Musicnet: Implementation of translation-invariant neural network and bidirectional recurrent Network
Master Project WS 2018/19 University of Bonn
Based on work from John Thickstun (2017/18).
The dataset and the Data Augmentation methods are demonstrated in 01_music_demonstration_py27.ipynb
The pitch differences between adjacent windows (as presented in the documentation) where calculated by 02_plot_pitch_differences_whole_set_p3.ipynb
Givent the work of Thikstun and the dataset MusicNet (both linked on the homepage of MusicNet) his translation-invariant neural network from the paper Invariances and Data Augmentation for Supervised Music Transcription by John Thickstun, Zaid Harchaoui, Dean P. Foster and Sham M. Kakade was implemented.
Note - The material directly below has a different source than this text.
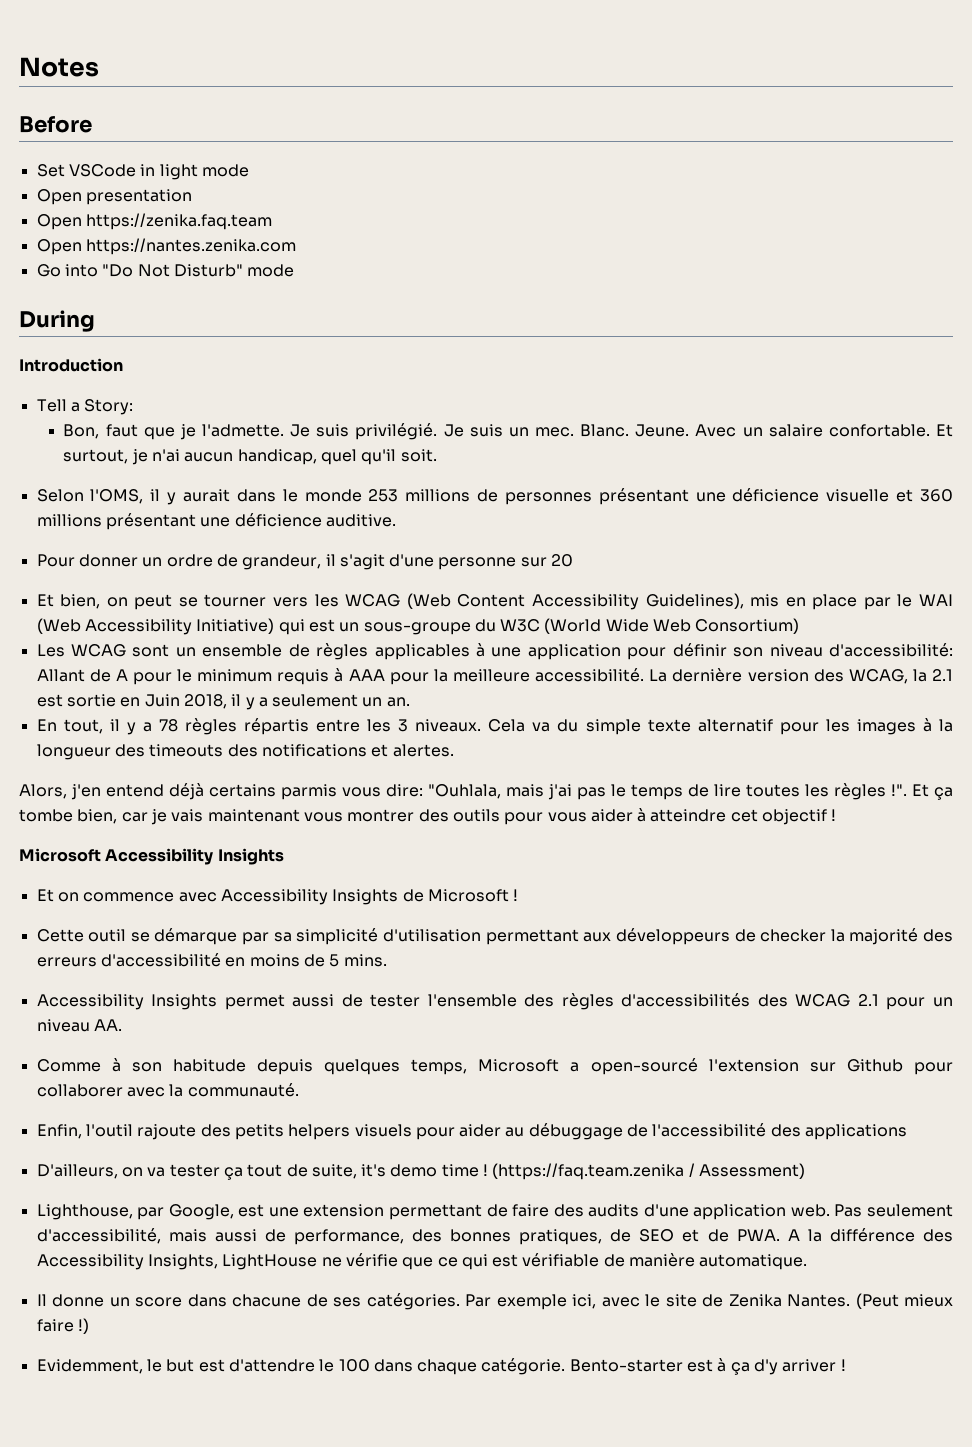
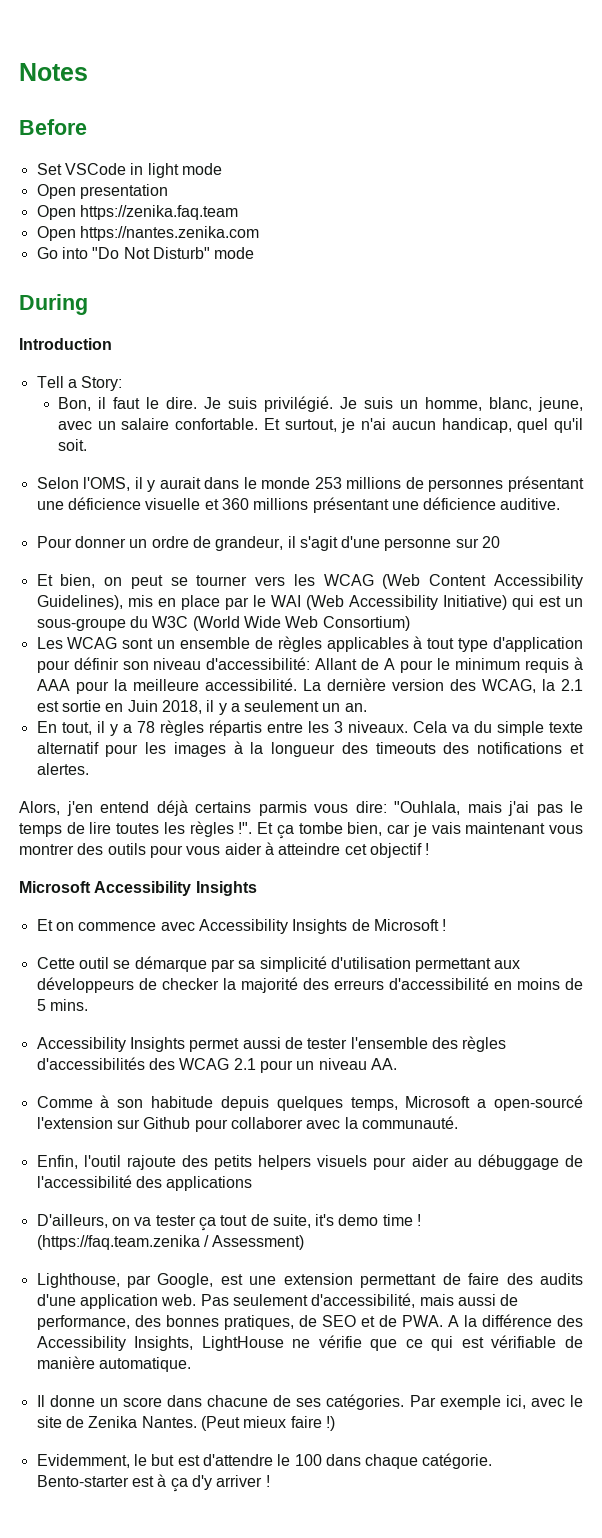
[105,424,284,440] faut que je l'admette. -> [97,397,197,409] il faut le dire.
[534,424,737,437] mec. Blanc. Jeune. Avec -> [424,397,583,412] [57,421,92,430] homme, blanc, jeune, avec
[491,644,621,660] une application -> [427,637,583,652] tout type d'application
Also I tested regularization and the sigmoid function as the activation function of the output layer.
The four tested version are (every version has an on ipython notebook):
- Replica of authors version 190312_3layer-trans-inv-REPLICA.ipynb
- Replica trained using parameter-norm penalty 190311_3layer-trans-inv-reg.ipynb
- Sigmoid function in output layer 190314_3layer-trans-inv-sigmoid-noreg.ipynb
- Sigmoid function in output + parameter-norm penalty 190314_3layer-trans-inv-sigmoid-reg.ipynb
An LSTM-cell was included after the feed-forward layer in its original version. Different hyperparameters were tested for the bidirectional recurrent neural network.
The versions of the bidirectional recurrent neural networl are defined in the versions-file. When only interested in the results, this ipython notebook illustrates them nicely. In the beginning the selected version has to be chosen as named in the versions-file.
The training can be done using this ipyhton notebook.
Results are saved in the directory results. The plots, included in the documentation, are also saved here.
Finally, the final report and presentation can be found in the directory documentation.